Something different from what is mentioned in the article is that the Austin co-ops are not owned by alumni orgs and are not officially affiliated with any school or university.

Meanwhile, the coop system at Berkeley is alive and well.
God bless the USCA (or BSC, or whatever they call it now).

It breaks my heart that other students don’t have that opportunity for community. It’s not for everyone, but by far the most interesting years of my life were living in the Berkeley coops 2002-2005.

But you were still too late for the infamous Barrington Hall[0]. When I first arrived in Berkeley in the early 1980s, a hitchhiker from Europe who had traveled across the country with me somehow immediately found Barrington as a place where he could crash for a week while he visited the area, this was pre-internet times of course.

[0]https://en.wikipedia.org/wiki/Barrington_Hall_(Berkeley,_Cal...

One of the stated reasons one of the houses in the article was eliminated was because it let a nonstudent crash there, and my own house constantly had issues with the administration over the same thing.
Stanford may have the Axe, but Cal still has student-run housing.
Cal has the axe
Yep, 2021 was the worst Big Game loss for Stanford since 2004.

No Stanford Axe, no student-run housing, and apparently no fun on the Farm. Sad.

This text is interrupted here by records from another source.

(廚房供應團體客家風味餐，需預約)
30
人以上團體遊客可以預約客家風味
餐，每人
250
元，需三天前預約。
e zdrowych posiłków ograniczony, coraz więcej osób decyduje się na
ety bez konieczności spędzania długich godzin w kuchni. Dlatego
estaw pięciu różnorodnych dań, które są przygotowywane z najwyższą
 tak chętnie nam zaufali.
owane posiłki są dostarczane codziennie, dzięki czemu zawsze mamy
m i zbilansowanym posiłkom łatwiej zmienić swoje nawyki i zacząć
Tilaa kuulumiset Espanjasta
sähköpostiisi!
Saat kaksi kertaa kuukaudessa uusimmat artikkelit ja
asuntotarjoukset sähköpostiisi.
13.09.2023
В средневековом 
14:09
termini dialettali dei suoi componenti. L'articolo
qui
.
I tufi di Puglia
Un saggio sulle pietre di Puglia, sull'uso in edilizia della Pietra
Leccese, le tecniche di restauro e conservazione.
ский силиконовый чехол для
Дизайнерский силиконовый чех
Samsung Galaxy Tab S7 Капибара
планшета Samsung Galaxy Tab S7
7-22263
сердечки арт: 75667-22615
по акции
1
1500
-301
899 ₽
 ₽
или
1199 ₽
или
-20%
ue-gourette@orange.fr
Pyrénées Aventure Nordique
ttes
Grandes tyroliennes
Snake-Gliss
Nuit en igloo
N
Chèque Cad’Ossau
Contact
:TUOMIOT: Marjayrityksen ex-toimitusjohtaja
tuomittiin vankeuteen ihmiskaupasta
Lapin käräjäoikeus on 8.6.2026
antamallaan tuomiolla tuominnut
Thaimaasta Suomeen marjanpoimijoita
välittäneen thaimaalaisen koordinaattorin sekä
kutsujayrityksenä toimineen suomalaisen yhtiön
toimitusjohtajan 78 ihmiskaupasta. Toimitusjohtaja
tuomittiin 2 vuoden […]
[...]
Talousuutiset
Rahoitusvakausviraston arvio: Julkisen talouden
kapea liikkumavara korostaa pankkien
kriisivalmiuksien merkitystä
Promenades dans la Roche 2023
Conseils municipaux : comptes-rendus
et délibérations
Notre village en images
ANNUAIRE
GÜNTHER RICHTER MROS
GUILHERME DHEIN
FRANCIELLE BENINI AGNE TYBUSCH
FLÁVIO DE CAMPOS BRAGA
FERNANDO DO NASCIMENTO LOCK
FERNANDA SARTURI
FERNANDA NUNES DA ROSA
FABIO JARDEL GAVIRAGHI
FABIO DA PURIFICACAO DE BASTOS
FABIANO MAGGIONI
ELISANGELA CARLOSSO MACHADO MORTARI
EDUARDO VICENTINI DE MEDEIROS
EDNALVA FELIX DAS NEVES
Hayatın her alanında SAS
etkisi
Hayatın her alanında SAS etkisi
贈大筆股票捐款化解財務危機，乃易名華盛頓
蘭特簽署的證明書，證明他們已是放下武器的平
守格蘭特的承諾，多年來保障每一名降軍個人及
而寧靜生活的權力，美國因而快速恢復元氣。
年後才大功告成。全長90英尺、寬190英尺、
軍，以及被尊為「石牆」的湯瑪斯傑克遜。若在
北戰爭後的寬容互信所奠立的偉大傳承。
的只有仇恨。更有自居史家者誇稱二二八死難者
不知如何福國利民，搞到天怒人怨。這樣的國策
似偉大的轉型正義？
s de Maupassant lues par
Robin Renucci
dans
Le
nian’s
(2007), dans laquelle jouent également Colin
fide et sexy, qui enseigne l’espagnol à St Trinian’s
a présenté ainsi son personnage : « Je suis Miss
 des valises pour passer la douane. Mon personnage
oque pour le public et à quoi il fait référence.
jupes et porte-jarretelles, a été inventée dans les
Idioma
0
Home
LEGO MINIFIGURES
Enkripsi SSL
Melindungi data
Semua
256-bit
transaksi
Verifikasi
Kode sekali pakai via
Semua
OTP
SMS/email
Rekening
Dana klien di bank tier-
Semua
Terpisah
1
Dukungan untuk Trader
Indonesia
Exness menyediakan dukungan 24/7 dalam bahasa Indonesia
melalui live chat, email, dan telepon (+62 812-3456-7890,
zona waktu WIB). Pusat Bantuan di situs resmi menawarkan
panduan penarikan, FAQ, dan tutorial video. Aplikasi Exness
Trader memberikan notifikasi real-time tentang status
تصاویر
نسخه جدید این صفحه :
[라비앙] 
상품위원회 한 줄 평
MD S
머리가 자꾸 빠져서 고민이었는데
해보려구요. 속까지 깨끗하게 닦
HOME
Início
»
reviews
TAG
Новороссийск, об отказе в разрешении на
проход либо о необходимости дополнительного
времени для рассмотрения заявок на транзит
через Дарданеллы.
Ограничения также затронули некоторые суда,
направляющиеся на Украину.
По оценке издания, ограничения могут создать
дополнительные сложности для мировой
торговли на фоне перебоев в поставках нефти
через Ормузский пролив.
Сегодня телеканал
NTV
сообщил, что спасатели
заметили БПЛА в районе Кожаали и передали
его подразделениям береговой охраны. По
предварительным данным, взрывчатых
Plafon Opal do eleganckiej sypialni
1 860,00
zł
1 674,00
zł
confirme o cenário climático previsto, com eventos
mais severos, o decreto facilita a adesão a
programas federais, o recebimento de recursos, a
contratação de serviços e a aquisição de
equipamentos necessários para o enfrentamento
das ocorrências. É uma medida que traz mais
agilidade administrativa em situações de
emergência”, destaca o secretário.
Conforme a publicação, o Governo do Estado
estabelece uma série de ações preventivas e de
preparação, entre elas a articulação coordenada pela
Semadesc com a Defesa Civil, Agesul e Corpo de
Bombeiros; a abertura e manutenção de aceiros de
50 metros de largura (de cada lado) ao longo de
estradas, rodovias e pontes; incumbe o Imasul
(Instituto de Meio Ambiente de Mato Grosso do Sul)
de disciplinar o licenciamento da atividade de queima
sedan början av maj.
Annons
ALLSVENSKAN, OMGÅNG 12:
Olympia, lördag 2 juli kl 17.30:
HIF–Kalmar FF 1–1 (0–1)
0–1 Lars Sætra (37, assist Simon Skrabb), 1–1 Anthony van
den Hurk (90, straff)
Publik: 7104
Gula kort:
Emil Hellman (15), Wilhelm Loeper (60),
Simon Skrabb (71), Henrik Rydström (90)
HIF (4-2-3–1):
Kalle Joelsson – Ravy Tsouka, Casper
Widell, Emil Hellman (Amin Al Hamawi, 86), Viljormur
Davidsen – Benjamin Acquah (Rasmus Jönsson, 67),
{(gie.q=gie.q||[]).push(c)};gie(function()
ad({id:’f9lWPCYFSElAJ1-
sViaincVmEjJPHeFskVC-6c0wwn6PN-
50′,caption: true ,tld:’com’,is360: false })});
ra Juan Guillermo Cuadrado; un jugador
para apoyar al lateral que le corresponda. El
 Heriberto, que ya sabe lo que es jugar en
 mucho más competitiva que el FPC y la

Same with UCLA. Those places were a total whirlwind.
Hey, I lived in a very similar system at Michigan State University. It was a ton of fun and I made some of my best friends in that house. Really sad to hear that Stanford painted over the murals.
> We built a giant illegal loft in our room to make it two stories (which we would disassemble for a day every year when the fire inspection happened). We did some stupid and illegal shit, sure. But the sense of community was unparalleled.

Sounds like toxic “bro” culture.

First of all, fire safety regulations are one of those things that are written in blood so speak. Casually bypassing them is not something to be celebrated.

Second, is it any surprise that people who come out of this environment then end up creating startups which skirt regulations, sell out their users privacy, and do “stupid and illegal shit”.